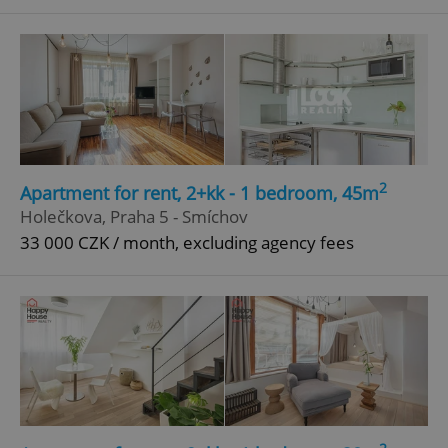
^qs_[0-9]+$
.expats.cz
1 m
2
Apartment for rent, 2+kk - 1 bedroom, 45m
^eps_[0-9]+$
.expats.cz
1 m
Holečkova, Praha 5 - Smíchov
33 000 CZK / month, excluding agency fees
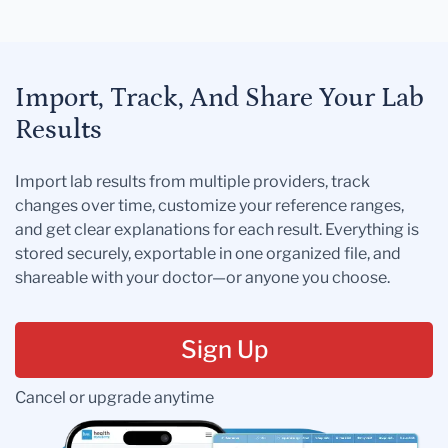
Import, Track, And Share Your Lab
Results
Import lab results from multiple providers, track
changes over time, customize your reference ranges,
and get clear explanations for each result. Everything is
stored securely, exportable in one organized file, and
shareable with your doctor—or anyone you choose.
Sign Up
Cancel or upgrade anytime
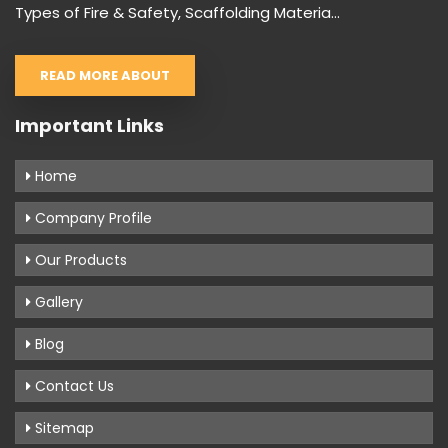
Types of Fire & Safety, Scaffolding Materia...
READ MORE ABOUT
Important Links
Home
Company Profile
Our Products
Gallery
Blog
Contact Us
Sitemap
==
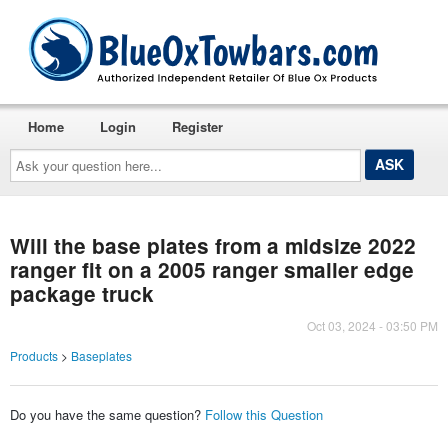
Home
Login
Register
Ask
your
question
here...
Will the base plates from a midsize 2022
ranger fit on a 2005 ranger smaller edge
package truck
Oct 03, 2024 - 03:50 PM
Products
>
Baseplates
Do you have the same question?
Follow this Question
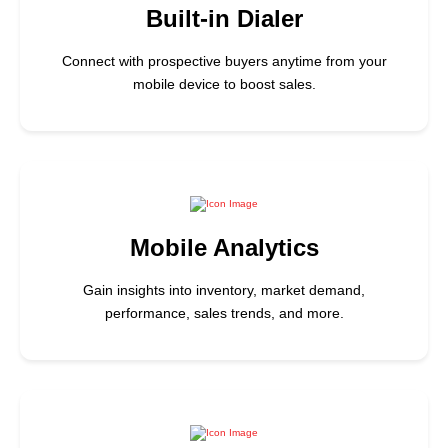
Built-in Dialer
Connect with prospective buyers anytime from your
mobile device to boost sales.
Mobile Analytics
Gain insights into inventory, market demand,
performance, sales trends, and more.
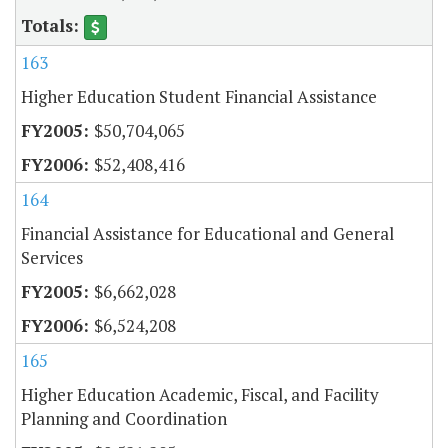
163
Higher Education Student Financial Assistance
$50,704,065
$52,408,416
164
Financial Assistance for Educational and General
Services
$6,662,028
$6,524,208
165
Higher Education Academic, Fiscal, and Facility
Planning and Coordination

EXERCISE REQUIREMENTS ▸ In the listing above, find the line with "Built-in Dialer" and the line with "Planning and Coordination". Transcribe those two and everything between, exactly, leaving out pictures.

OUTPUT OF THE TASK ▸
Built-in Dialer
Connect with prospective buyers anytime from your
mobile device to boost sales.
Mobile Analytics
Gain insights into inventory, market demand,
performance, sales trends, and more.
163
Higher Education Student Financial Assistance
$50,704,065
$52,408,416
164
Financial Assistance for Educational and General
Services
$6,662,028
$6,524,208
165
Higher Education Academic, Fiscal, and Facility
Planning and Coordination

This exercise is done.